--- RECORDED INFORMATION Enclosed Below ---

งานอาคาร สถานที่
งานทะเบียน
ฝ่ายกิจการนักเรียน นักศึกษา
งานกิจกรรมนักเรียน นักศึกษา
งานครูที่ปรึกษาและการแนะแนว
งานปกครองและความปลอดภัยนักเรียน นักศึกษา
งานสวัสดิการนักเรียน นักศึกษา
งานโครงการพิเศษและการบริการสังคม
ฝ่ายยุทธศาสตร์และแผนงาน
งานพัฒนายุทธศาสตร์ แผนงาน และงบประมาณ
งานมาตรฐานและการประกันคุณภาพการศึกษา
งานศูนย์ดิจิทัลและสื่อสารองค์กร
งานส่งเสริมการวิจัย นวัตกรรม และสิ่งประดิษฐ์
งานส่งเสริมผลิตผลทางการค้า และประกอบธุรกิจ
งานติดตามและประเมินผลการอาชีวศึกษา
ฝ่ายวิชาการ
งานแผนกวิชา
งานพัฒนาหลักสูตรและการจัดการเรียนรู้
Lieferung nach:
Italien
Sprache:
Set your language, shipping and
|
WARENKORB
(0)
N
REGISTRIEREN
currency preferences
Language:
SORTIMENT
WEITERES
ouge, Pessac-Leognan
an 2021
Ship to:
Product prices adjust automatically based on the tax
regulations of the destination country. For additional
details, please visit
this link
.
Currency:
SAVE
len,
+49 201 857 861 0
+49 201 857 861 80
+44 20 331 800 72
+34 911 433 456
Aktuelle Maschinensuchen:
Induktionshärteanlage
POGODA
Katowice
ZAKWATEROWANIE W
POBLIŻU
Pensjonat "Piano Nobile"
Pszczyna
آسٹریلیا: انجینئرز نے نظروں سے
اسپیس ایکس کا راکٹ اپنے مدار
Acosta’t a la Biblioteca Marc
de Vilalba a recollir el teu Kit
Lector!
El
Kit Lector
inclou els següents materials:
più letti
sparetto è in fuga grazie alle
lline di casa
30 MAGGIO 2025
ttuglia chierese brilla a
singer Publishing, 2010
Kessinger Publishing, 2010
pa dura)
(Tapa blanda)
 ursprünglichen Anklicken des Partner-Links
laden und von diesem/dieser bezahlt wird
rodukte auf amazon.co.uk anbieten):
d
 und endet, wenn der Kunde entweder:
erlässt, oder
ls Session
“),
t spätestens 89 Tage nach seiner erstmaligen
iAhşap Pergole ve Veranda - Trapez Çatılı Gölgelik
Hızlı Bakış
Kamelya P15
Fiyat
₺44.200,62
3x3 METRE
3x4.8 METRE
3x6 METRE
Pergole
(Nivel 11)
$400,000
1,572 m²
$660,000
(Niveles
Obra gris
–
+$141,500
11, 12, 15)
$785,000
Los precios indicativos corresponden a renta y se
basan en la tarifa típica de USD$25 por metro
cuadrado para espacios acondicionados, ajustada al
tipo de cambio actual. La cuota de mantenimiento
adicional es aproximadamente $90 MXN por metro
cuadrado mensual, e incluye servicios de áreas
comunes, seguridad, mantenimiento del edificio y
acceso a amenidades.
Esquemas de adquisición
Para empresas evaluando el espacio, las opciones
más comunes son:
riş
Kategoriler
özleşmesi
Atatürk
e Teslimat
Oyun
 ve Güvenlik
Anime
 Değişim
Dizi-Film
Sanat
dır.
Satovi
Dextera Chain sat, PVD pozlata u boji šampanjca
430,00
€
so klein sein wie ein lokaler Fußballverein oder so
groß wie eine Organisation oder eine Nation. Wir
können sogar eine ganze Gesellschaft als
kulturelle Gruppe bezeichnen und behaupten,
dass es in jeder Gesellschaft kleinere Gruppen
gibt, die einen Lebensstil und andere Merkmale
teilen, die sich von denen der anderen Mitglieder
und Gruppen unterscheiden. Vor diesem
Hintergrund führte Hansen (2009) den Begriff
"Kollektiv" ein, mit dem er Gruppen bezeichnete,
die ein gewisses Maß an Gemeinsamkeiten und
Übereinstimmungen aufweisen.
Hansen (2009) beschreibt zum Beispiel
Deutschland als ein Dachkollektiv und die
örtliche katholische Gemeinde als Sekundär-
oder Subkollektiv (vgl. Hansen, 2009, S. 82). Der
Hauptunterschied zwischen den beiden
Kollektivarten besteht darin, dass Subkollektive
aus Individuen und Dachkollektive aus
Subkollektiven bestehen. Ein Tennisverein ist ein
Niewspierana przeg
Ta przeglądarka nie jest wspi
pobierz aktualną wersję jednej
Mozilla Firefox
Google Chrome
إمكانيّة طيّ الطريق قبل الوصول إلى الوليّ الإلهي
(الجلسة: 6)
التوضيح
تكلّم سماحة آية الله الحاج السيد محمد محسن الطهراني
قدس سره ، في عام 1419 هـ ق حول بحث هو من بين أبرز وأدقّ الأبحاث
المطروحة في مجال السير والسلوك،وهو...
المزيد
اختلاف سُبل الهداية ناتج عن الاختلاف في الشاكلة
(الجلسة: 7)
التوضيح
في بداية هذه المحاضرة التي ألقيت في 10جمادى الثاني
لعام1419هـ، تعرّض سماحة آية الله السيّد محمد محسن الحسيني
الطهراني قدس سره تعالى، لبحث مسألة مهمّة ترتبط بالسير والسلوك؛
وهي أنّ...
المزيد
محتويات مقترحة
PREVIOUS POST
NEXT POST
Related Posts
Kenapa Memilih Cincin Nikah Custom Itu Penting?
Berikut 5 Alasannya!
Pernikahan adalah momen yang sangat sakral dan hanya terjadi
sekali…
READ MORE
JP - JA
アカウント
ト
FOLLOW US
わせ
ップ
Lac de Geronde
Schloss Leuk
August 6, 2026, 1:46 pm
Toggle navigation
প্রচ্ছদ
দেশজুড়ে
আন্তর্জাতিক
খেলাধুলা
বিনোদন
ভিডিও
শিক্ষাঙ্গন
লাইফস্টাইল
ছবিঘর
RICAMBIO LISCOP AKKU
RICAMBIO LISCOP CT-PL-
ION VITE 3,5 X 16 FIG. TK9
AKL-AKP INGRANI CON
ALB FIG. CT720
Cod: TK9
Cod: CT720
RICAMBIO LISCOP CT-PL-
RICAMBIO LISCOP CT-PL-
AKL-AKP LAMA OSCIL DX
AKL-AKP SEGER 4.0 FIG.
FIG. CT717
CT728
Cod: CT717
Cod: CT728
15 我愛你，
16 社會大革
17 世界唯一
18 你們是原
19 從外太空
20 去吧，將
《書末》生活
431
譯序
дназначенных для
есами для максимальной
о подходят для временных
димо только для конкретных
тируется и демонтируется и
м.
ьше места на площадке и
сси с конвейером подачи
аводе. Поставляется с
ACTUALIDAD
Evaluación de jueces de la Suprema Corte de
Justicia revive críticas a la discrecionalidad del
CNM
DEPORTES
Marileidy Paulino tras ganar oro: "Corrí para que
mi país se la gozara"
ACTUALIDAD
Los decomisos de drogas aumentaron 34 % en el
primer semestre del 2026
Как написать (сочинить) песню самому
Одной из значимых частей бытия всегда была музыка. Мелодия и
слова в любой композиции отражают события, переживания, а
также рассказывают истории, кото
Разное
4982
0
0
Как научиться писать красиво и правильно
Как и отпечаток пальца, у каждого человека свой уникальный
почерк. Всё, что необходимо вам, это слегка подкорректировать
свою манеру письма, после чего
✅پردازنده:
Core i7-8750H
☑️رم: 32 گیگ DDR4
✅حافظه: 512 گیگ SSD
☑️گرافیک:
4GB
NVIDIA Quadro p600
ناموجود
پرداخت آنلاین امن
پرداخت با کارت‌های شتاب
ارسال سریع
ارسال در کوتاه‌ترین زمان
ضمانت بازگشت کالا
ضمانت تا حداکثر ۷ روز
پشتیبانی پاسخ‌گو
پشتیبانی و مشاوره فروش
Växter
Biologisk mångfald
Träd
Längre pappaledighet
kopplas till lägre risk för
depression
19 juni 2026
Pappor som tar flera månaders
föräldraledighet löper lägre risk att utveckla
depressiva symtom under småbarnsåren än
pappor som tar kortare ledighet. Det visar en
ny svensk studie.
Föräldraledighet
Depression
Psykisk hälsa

--- End of Enclosed RECORDED INFORMATION ---

TASK GOAL:
All that is needed is the line containing "32 گیگ DDR4" and each line after it to the end of the data above, set down exactly.

REPLY TO THE EXERCISE:
☑️رم: 32 گیگ DDR4
✅حافظه: 512 گیگ SSD
☑️گرافیک:
4GB
NVIDIA Quadro p600
ناموجود
پرداخت آنلاین امن
پرداخت با کارت‌های شتاب
ارسال سریع
ارسال در کوتاه‌ترین زمان
ضمانت بازگشت کالا
ضمانت تا حداکثر ۷ روز
پشتیبانی پاسخ‌گو
پشتیبانی و مشاوره فروش
Växter
Biologisk mångfald
Träd
Längre pappaledighet
kopplas till lägre risk för
depression
19 juni 2026
Pappor som tar flera månaders
föräldraledighet löper lägre risk att utveckla
depressiva symtom under småbarnsåren än
pappor som tar kortare ledighet. Det visar en
ny svensk studie.
Föräldraledighet
Depression
Psykisk hälsa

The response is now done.